When driving to Oaxaca (357 km) you are first joined by all the traffic going to Veracruz on the Caribbean coast. Many trucks use this road. After they turn off and you continue South East, the road becomes double lanes. It is however used as 3 lanes to overtake slow traffic. You really have to watch out that on the other side they do not have the same idea as you. For some reason our camper timing has shifted a bit so the camper has reduced pulling power, which results that we do not overtake that much. The highway starts at 2000+ m and slowly descends to 1100 m before climbing again to 1700 m. Three quarter of the way you leave the valley and climb back up another mountain range. It was interesting to see in one of the museums that originally North and South America were not connected and that, due to millenniums of volcano eruptions the oceans filled up and created the narrow strip of land connecting North and South America. 

We stayed 3 nights at a well populated Overlander camp site in Oaxaca. Compared to the big trucks or large (Mercedes) Sprinter buses, we were the smallest. There is an area for long stay and a separate area for families. We are somewhere in-between. Rudy made good use of the small swimming pool to cool down after a day of Pyramid climbing or Town/Museum strolling.

There are 2 main reasons for visiting Oaxaca. One is the extensive temple/pyramid complex (Monte Alban) on a flatted hill top just outside of town. The other is the old city centre which has a Dominican monastery from 1570 with a large church. The monastery itself houses an impressive collection of artefacts found in one of the tombs when excavating the ruins on Monte Alban.

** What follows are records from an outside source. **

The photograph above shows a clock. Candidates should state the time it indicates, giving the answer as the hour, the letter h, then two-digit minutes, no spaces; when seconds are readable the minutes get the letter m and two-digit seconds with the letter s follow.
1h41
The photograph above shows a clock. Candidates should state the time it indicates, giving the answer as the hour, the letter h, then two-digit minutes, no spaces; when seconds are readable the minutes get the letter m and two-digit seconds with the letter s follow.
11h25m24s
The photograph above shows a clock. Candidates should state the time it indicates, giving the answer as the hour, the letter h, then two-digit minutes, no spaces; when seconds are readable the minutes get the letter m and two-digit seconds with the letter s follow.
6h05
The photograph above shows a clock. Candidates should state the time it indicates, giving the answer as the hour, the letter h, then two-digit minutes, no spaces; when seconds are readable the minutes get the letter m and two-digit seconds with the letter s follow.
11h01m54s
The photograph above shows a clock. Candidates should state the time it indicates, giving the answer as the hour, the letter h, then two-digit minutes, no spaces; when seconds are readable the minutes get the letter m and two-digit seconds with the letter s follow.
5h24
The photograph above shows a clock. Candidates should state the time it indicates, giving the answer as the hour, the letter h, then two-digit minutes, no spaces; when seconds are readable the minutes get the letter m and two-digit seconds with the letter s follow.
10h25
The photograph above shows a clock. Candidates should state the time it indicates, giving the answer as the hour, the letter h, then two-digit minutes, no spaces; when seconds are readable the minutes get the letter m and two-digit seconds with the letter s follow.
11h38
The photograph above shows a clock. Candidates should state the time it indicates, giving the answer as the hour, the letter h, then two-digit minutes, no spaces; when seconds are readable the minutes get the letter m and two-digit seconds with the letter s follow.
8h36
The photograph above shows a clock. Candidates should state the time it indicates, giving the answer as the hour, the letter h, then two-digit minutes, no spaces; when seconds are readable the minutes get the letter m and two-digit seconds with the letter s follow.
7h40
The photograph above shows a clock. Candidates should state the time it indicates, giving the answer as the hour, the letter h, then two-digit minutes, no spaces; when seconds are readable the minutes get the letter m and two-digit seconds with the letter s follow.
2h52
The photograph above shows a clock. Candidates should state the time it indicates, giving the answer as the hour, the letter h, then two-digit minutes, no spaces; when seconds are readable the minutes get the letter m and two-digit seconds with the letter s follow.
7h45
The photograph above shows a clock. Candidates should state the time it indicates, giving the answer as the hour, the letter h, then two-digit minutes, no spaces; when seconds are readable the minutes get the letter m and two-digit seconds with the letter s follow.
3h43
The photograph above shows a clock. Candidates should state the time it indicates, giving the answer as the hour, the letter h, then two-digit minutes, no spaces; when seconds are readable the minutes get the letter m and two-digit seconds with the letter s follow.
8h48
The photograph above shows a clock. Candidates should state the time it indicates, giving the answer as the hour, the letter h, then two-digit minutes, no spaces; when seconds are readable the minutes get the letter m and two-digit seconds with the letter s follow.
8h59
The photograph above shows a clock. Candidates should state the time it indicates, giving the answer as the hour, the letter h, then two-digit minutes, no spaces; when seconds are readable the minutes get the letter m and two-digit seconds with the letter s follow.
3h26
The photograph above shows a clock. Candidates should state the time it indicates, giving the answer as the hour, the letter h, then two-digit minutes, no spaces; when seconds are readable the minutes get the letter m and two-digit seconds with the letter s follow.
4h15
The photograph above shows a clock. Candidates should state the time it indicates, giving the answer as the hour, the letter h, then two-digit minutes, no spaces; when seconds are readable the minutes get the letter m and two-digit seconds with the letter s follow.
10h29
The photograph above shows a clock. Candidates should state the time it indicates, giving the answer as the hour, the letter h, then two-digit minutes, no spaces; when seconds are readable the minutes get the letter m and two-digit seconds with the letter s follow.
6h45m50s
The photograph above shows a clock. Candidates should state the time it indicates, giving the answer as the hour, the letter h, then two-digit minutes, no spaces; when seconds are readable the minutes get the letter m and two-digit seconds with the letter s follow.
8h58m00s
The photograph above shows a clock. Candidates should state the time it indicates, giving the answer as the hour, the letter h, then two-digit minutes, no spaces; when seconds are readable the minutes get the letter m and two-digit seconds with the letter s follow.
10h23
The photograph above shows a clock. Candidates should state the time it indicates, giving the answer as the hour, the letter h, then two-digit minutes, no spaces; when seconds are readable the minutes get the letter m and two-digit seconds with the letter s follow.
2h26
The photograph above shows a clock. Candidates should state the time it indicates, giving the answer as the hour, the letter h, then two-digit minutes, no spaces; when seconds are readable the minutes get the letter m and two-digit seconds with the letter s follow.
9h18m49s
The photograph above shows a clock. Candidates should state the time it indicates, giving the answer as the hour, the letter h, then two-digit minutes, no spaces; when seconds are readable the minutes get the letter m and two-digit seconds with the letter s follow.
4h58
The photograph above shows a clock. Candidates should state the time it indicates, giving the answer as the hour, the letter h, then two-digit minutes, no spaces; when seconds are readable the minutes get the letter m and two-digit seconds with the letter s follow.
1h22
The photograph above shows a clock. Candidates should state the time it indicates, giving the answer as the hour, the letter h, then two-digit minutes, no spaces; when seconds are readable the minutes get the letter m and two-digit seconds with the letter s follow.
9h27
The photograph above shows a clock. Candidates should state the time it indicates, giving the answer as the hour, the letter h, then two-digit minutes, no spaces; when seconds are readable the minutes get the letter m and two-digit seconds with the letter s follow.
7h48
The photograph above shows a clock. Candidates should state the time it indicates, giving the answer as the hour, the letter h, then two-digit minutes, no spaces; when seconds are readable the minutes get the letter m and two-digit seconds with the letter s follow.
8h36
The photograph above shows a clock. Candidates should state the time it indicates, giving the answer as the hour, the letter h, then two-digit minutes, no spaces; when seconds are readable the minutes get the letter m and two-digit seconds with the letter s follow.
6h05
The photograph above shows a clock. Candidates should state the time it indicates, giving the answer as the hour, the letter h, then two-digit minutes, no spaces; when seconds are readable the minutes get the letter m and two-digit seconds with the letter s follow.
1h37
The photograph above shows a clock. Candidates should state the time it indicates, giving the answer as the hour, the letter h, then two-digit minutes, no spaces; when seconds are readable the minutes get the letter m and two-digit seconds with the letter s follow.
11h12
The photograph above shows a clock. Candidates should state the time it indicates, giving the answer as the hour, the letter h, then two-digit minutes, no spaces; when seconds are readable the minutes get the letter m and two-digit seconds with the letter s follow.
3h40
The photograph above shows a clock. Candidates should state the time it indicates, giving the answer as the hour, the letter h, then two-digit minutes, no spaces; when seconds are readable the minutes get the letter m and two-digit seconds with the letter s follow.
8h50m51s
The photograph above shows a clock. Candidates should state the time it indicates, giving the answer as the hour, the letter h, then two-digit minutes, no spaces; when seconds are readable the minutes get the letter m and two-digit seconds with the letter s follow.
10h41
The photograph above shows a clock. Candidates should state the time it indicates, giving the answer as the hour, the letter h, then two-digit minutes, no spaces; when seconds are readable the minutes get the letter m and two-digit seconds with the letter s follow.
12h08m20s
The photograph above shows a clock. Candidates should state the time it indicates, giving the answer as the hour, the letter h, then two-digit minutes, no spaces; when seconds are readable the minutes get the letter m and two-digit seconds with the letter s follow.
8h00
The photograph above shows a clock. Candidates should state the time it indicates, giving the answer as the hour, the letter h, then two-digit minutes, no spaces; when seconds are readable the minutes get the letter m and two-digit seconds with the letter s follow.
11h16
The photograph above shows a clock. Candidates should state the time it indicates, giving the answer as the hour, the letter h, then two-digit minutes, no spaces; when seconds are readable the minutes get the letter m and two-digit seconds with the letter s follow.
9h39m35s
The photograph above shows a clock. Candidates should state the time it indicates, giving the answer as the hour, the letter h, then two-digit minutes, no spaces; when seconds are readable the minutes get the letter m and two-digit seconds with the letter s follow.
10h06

The historical site on top Monte Alban lies some 400 m above the town. The mountain top has been flattened and over 1000 years a large temple complex was built. The structures have been rebuild and expanded over the centuries but from what we could see it does not have such an “onion” overgrowth like the temples we have see in Mexico City and Cholula. Also there were houses for the elite with graves inside/underneath them. In 1932 one of these grave revealed a large collection of objects from the 14th century. The grave itself was a lot older (Zapotec, 700 AD) but reused by a later civilization (Mixtec). 

On our second day we wandered the narrow streets of the old city. It is a World Unesco Historical site so the old street structure and houses have been preserved and shop fronts are modest. Beside the Church and Museum we visited is in an area where, over the past years, local artists have expressed themselves in Murals. It is not clear to me why most of the figures are skeletons. Close to our campsite there is a lovely small park around a church which has an over 2000 year old tree. It is claimed that this is the widest tree in the world. You could not stand close to the tree (it is fenced off) so the pictures may not give the right impression. In the area around the church you see more of these type of old trees. It must once have been an impressive grove. Glad that a few still survived the human on-slaughter.